Exercise directions: Having read the material, return every line of it exactly.

Source data:
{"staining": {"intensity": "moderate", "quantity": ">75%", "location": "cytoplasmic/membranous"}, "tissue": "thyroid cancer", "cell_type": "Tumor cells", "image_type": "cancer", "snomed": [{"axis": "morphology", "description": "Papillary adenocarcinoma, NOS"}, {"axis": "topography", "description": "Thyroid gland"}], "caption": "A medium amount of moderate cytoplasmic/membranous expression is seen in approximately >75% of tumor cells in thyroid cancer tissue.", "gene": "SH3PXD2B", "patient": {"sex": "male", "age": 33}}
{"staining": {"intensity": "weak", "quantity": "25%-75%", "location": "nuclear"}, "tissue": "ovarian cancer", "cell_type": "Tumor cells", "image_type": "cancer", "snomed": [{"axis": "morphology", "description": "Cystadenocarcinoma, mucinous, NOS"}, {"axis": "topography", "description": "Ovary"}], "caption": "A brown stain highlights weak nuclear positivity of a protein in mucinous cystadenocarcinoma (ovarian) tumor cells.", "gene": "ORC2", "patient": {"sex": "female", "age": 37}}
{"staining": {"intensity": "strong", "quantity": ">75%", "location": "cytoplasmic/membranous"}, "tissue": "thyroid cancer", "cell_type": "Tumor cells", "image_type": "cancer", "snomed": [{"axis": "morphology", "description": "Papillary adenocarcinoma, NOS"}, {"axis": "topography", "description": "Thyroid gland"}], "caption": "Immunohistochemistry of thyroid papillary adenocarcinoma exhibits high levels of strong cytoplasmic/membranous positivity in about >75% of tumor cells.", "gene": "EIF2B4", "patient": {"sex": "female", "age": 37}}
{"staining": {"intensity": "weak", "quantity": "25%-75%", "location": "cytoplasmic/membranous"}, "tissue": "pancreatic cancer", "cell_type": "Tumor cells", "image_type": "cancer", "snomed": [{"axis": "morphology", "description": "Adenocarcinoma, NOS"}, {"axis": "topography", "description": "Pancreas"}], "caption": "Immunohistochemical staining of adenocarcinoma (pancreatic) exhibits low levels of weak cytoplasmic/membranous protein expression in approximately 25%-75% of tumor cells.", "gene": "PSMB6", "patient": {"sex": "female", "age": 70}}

Result of this task:
{"staining": {"intensity": "moderate", "quantity": ">75%", "location": "cytoplasmic/membranous"}, "tissue": "thyroid cancer", "cell_type": "Tumor cells", "image_type": "cancer", "snomed": [{"axis": "morphology", "description": "Papillary adenocarcinoma, NOS"}, {"axis": "topography", "description": "Thyroid gland"}], "caption": "A medium amount of moderate cytoplasmic/membranous expression is seen in approximately >75% of tumor cells in thyroid cancer tissue.", "gene": "SH3PXD2B", "patient": {"sex": "male", "age": 33}}
{"staining": {"intensity": "weak", "quantity": "25%-75%", "location": "nuclear"}, "tissue": "ovarian cancer", "cell_type": "Tumor cells", "image_type": "cancer", "snomed": [{"axis": "morphology", "description": "Cystadenocarcinoma, mucinous, NOS"}, {"axis": "topography", "description": "Ovary"}], "caption": "A brown stain highlights weak nuclear positivity of a protein in mucinous cystadenocarcinoma (ovarian) tumor cells.", "gene": "ORC2", "patient": {"sex": "female", "age": 37}}
{"staining": {"intensity": "strong", "quantity": ">75%", "location": "cytoplasmic/membranous"}, "tissue": "thyroid cancer", "cell_type": "Tumor cells", "image_type": "cancer", "snomed": [{"axis": "morphology", "description": "Papillary adenocarcinoma, NOS"}, {"axis": "topography", "description": "Thyroid gland"}], "caption": "Immunohistochemistry of thyroid papillary adenocarcinoma exhibits high levels of strong cytoplasmic/membranous positivity in about >75% of tumor cells.", "gene": "EIF2B4", "patient": {"sex": "female", "age": 37}}
{"staining": {"intensity": "weak", "quantity": "25%-75%", "location": "cytoplasmic/membranous"}, "tissue": "pancreatic cancer", "cell_type": "Tumor cells", "image_type": "cancer", "snomed": [{"axis": "morphology", "description": "Adenocarcinoma, NOS"}, {"axis": "topography", "description": "Pancreas"}], "caption": "Immunohistochemical staining of adenocarcinoma (pancreatic) exhibits low levels of weak cytoplasmic/membranous protein expression in approximately 25%-75% of tumor cells.", "gene": "PSMB6", "patient": {"sex": "female", "age": 70}}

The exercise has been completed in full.